Jayden Goodwin

Personal information
- Born: 13 December 2001 (age 24) Perth, Western Australia, Australia
- Batting: Left-handed
- Bowling: Legbreak googly
- Role: Batsman
- Relations: Murray Goodwin (father)

Domestic team information
- 2021/22–: Western Australia (squad no. 7)
- First-class debut: 10 November 2021 WA v Qld
- List A debut: 13 February 2025 WA v SA

Career statistics
| Competition | FC | List A |
| Matches | 25 | 2 |
| Runs scored | 1,320 | 30 |
| Batting average | 30.00 | 15.00 |
| 100s/50s | 2/7 | 0/0 |
| Top score | 139 | 24 |
| Catches/stumpings | 13/– | 1/– |
- Source: Cricinfo, 26 July 2026

= Jayden Goodwin =

Australian cricketer (born 2001)

Jayden Goodwin (born 13 December 2001) is an Australian cricketer. He made his first-class debut on 10 November 2021, for Western Australia in the 2021–22 Sheffield Shield season.

## Data under study
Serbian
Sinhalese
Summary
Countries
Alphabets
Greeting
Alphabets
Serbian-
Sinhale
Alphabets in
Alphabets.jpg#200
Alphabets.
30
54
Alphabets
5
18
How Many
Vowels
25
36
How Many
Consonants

## Required actions
[1] From the Jayden Goodwin profile, write out the part that opens with the words containing "Personal information" and closes with "(squad no. 7)".
[2] Extend the Jayden Goodwin profile, picking up right after its last sentence.

## Outputs by task
[1]
Personal information
- Born: 13 December 2001 (age 24) Perth, Western Australia, Australia
- Batting: Left-handed
- Bowling: Legbreak googly
- Role: Batsman
- Relations: Murray Goodwin (father)

Domestic team information
- 2021/22–: Western Australia (squad no. 7)

[2]
His father, Murray, played Test cricket for Zimbabwe.

After playing for Western Australia at age division levels, Goodwin decided to take a two-year break from cricket in 2019 to fulfill his Mormon Mission in Zimbabwe. However he returned to Australia in 2020 due to the travel restrictions amidst the COVID-19 pandemic, and made his first-class debut the following year. He replaced Sam Whiteman in the squad, who was ruled out due to delayed onset concussion.